EXERCISE DESCRIPTION: Only one stretch of the data is wanted: the line containing "015315009000 | $306.00 |", the line containing "015315016000 | $306.00 |", and every line between them, copied exactly.

SOURCE INFORMATION:
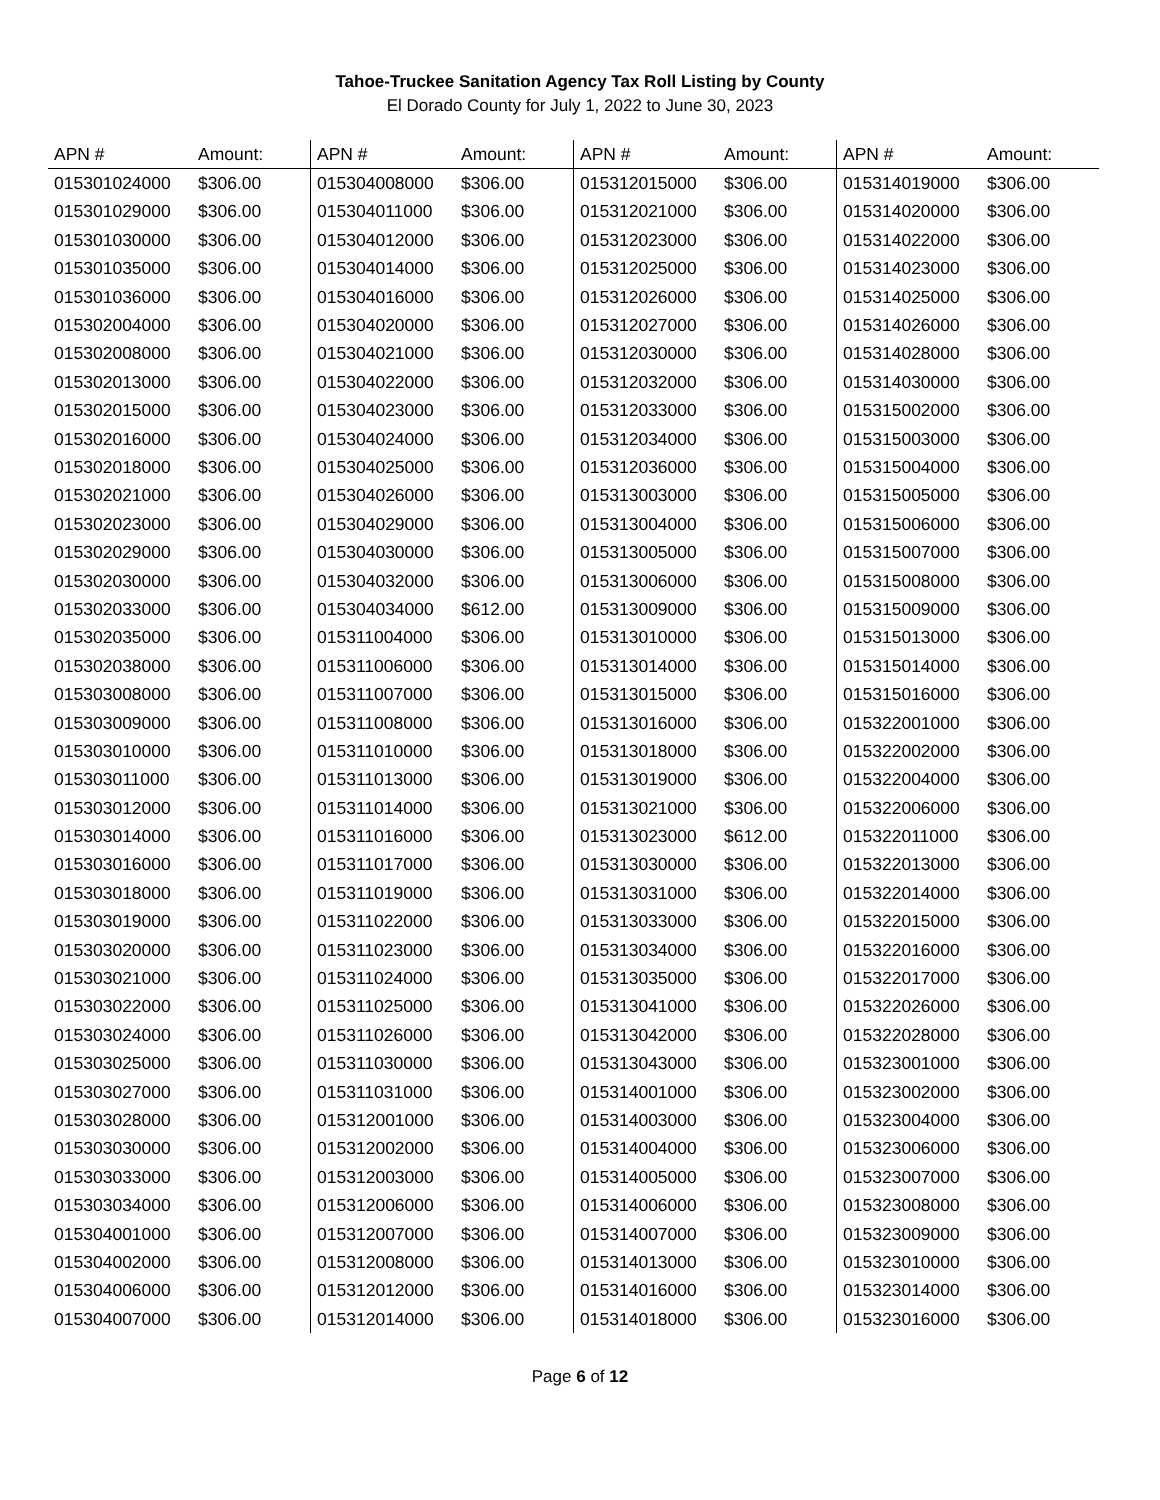Tahoe-Truckee Sanitation Agency Tax Roll Listing by County
El Dorado County for July 1, 2022 to June 30, 2023
| APN # | Amount: | APN # | Amount: | APN # | Amount: | APN # | Amount: |
| --- | --- | --- | --- | --- | --- | --- | --- |
| 015301024000 | $306.00 | 015304008000 | $306.00 | 015312015000 | $306.00 | 015314019000 | $306.00 |
| 015301029000 | $306.00 | 015304011000 | $306.00 | 015312021000 | $306.00 | 015314020000 | $306.00 |
| 015301030000 | $306.00 | 015304012000 | $306.00 | 015312023000 | $306.00 | 015314022000 | $306.00 |
| 015301035000 | $306.00 | 015304014000 | $306.00 | 015312025000 | $306.00 | 015314023000 | $306.00 |
| 015301036000 | $306.00 | 015304016000 | $306.00 | 015312026000 | $306.00 | 015314025000 | $306.00 |
| 015302004000 | $306.00 | 015304020000 | $306.00 | 015312027000 | $306.00 | 015314026000 | $306.00 |
| 015302008000 | $306.00 | 015304021000 | $306.00 | 015312030000 | $306.00 | 015314028000 | $306.00 |
| 015302013000 | $306.00 | 015304022000 | $306.00 | 015312032000 | $306.00 | 015314030000 | $306.00 |
| 015302015000 | $306.00 | 015304023000 | $306.00 | 015312033000 | $306.00 | 015315002000 | $306.00 |
| 015302016000 | $306.00 | 015304024000 | $306.00 | 015312034000 | $306.00 | 015315003000 | $306.00 |
| 015302018000 | $306.00 | 015304025000 | $306.00 | 015312036000 | $306.00 | 015315004000 | $306.00 |
| 015302021000 | $306.00 | 015304026000 | $306.00 | 015313003000 | $306.00 | 015315005000 | $306.00 |
| 015302023000 | $306.00 | 015304029000 | $306.00 | 015313004000 | $306.00 | 015315006000 | $306.00 |
| 015302029000 | $306.00 | 015304030000 | $306.00 | 015313005000 | $306.00 | 015315007000 | $306.00 |
| 015302030000 | $306.00 | 015304032000 | $306.00 | 015313006000 | $306.00 | 015315008000 | $306.00 |
| 015302033000 | $306.00 | 015304034000 | $612.00 | 015313009000 | $306.00 | 015315009000 | $306.00 |
| 015302035000 | $306.00 | 015311004000 | $306.00 | 015313010000 | $306.00 | 015315013000 | $306.00 |
| 015302038000 | $306.00 | 015311006000 | $306.00 | 015313014000 | $306.00 | 015315014000 | $306.00 |
| 015303008000 | $306.00 | 015311007000 | $306.00 | 015313015000 | $306.00 | 015315016000 | $306.00 |
| 015303009000 | $306.00 | 015311008000 | $306.00 | 015313016000 | $306.00 | 015322001000 | $306.00 |
| 015303010000 | $306.00 | 015311010000 | $306.00 | 015313018000 | $306.00 | 015322002000 | $306.00 |
| 015303011000 | $306.00 | 015311013000 | $306.00 | 015313019000 | $306.00 | 015322004000 | $306.00 |
| 015303012000 | $306.00 | 015311014000 | $306.00 | 015313021000 | $306.00 | 015322006000 | $306.00 |
| 015303014000 | $306.00 | 015311016000 | $306.00 | 015313023000 | $612.00 | 015322011000 | $306.00 |
| 015303016000 | $306.00 | 015311017000 | $306.00 | 015313030000 | $306.00 | 015322013000 | $306.00 |
| 015303018000 | $306.00 | 015311019000 | $306.00 | 015313031000 | $306.00 | 015322014000 | $306.00 |
| 015303019000 | $306.00 | 015311022000 | $306.00 | 015313033000 | $306.00 | 015322015000 | $306.00 |
| 015303020000 | $306.00 | 015311023000 | $306.00 | 015313034000 | $306.00 | 015322016000 | $306.00 |
| 015303021000 | $306.00 | 015311024000 | $306.00 | 015313035000 | $306.00 | 015322017000 | $306.00 |
| 015303022000 | $306.00 | 015311025000 | $306.00 | 015313041000 | $306.00 | 015322026000 | $306.00 |
| 015303024000 | $306.00 | 015311026000 | $306.00 | 015313042000 | $306.00 | 015322028000 | $306.00 |
| 015303025000 | $306.00 | 015311030000 | $306.00 | 015313043000 | $306.00 | 015323001000 | $306.00 |
| 015303027000 | $306.00 | 015311031000 | $306.00 | 015314001000 | $306.00 | 015323002000 | $306.00 |
| 015303028000 | $306.00 | 015312001000 | $306.00 | 015314003000 | $306.00 | 015323004000 | $306.00 |
| 015303030000 | $306.00 | 015312002000 | $306.00 | 015314004000 | $306.00 | 015323006000 | $306.00 |
| 015303033000 | $306.00 | 015312003000 | $306.00 | 015314005000 | $306.00 | 015323007000 | $306.00 |
| 015303034000 | $306.00 | 015312006000 | $306.00 | 015314006000 | $306.00 | 015323008000 | $306.00 |
| 015304001000 | $306.00 | 015312007000 | $306.00 | 015314007000 | $306.00 | 015323009000 | $306.00 |
| 015304002000 | $306.00 | 015312008000 | $306.00 | 015314013000 | $306.00 | 015323010000 | $306.00 |
| 015304006000 | $306.00 | 015312012000 | $306.00 | 015314016000 | $306.00 | 015323014000 | $306.00 |
| 015304007000 | $306.00 | 015312014000 | $306.00 | 015314018000 | $306.00 | 015323016000 | $306.00 |
Page 6 of 12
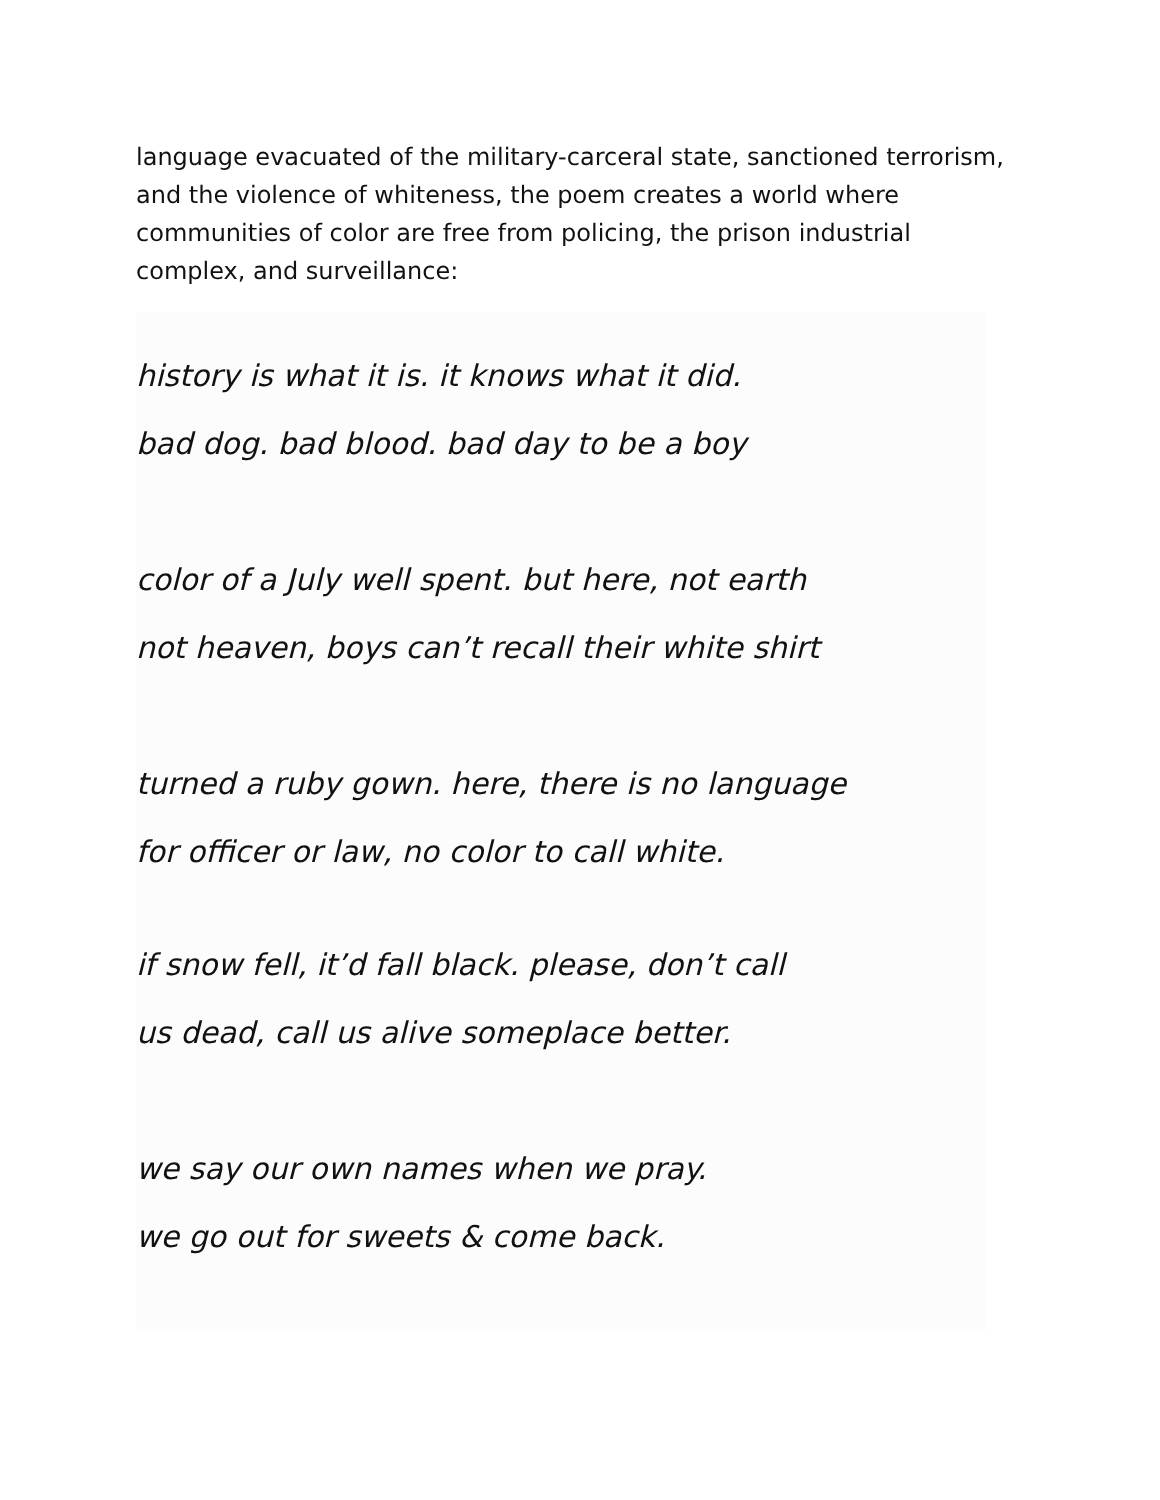language evacuated of the military-carceral state, sanctioned terrorism, and the violence of whiteness, the poem creates a world where communities of color are free from policing, the prison industrial complex, and surveillance:
history is what it is. it knows what it did.
bad dog. bad blood. bad day to be a boy
color of a July well spent. but here, not earth
not heaven, boys can’t recall their white shirt
turned a ruby gown. here, there is no language
for officer or law, no color to call white.
if snow fell, it’d fall black. please, don’t call
us dead, call us alive someplace better.
we say our own names when we pray.
we go out for sweets & come back.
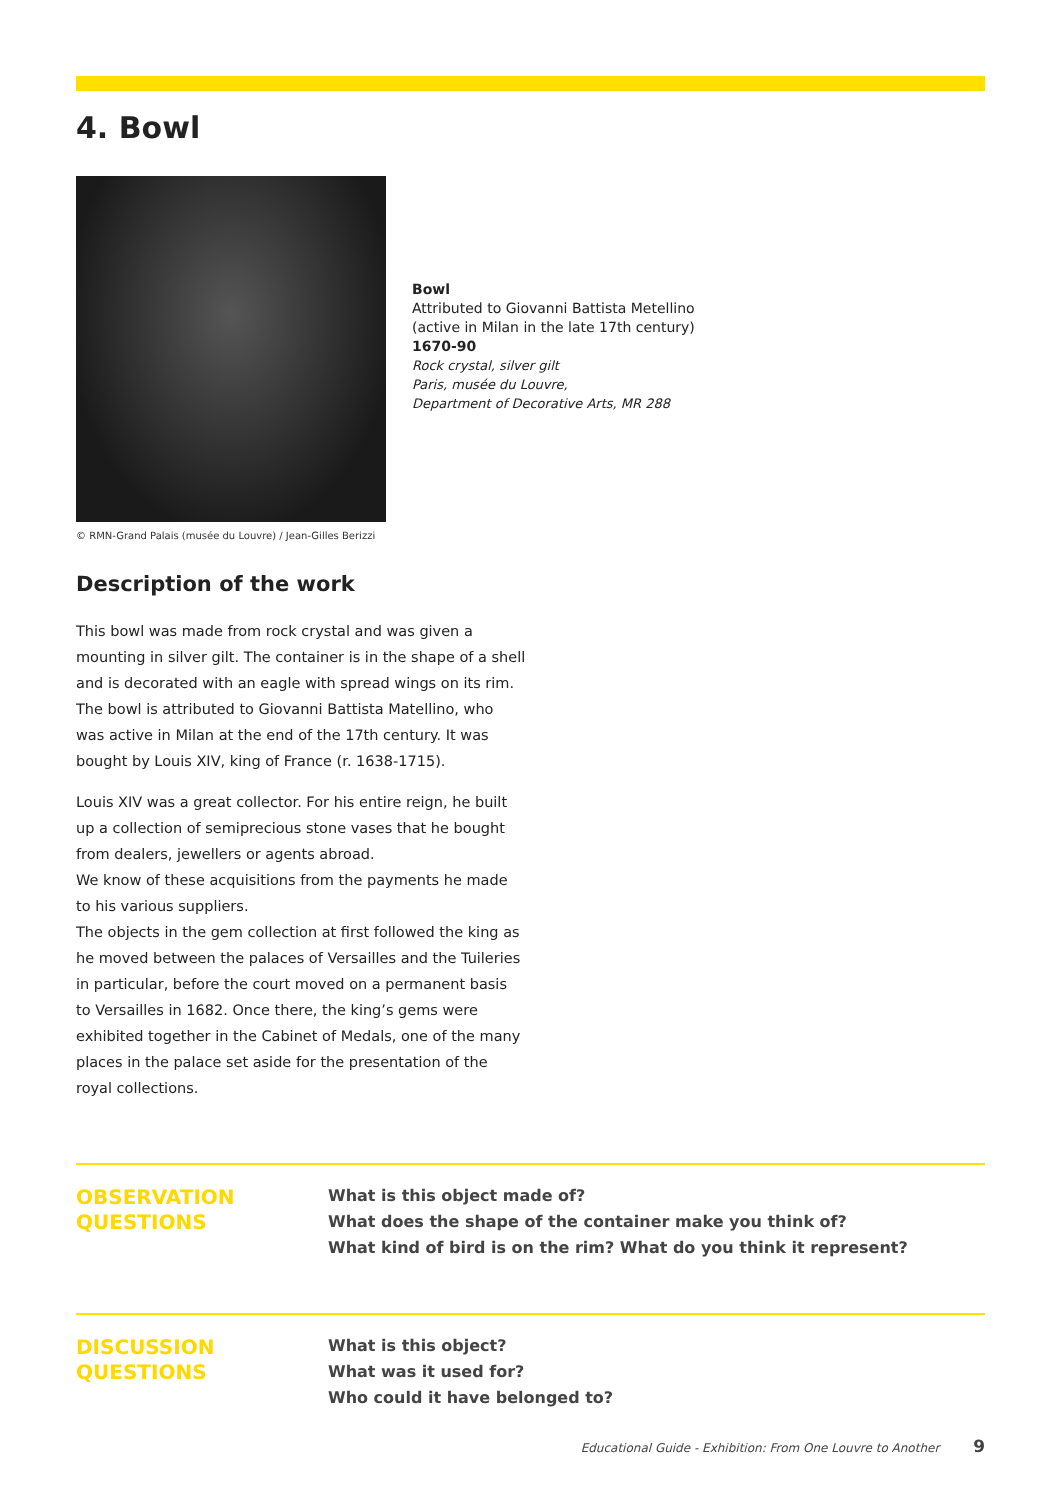4. Bowl
© RMN-Grand Palais (musée du Louvre) / Jean-Gilles Berizzi
Bowl
Attributed to Giovanni Battista Metellino
(active in Milan in the late 17th century)
1670-90
Rock crystal, silver gilt
Paris, musée du Louvre,
Department of Decorative Arts, MR 288
Description of the work
This bowl was made from rock crystal and was given a mounting in silver gilt. The container is in the shape of a shell and is decorated with an eagle with spread wings on its rim. The bowl is attributed to Giovanni Battista Matellino, who was active in Milan at the end of the 17th century. It was bought by Louis XIV, king of France (r. 1638-1715).
Louis XIV was a great collector. For his entire reign, he built up a collection of semiprecious stone vases that he bought from dealers, jewellers or agents abroad.
We know of these acquisitions from the payments he made to his various suppliers.
The objects in the gem collection at first followed the king as he moved between the palaces of Versailles and the Tuileries in particular, before the court moved on a permanent basis to Versailles in 1682. Once there, the king’s gems were exhibited together in the Cabinet of Medals, one of the many places in the palace set aside for the presentation of the royal collections.
OBSERVATION
QUESTIONS
What is this object made of?
What does the shape of the container make you think of?
What kind of bird is on the rim? What do you think it represent?
DISCUSSION
QUESTIONS
What is this object?
What was it used for?
Who could it have belonged to?
Educational Guide - Exhibition: From One Louvre to Another 9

SOLUTION FOR THIS TASK:
| 015302033000 | $306.00 | 015304034000 | $612.00 | 015313009000 | $306.00 | 015315009000 | $306.00 |
| 015302035000 | $306.00 | 015311004000 | $306.00 | 015313010000 | $306.00 | 015315013000 | $306.00 |
| 015302038000 | $306.00 | 015311006000 | $306.00 | 015313014000 | $306.00 | 015315014000 | $306.00 |
| 015303008000 | $306.00 | 015311007000 | $306.00 | 015313015000 | $306.00 | 015315016000 | $306.00 |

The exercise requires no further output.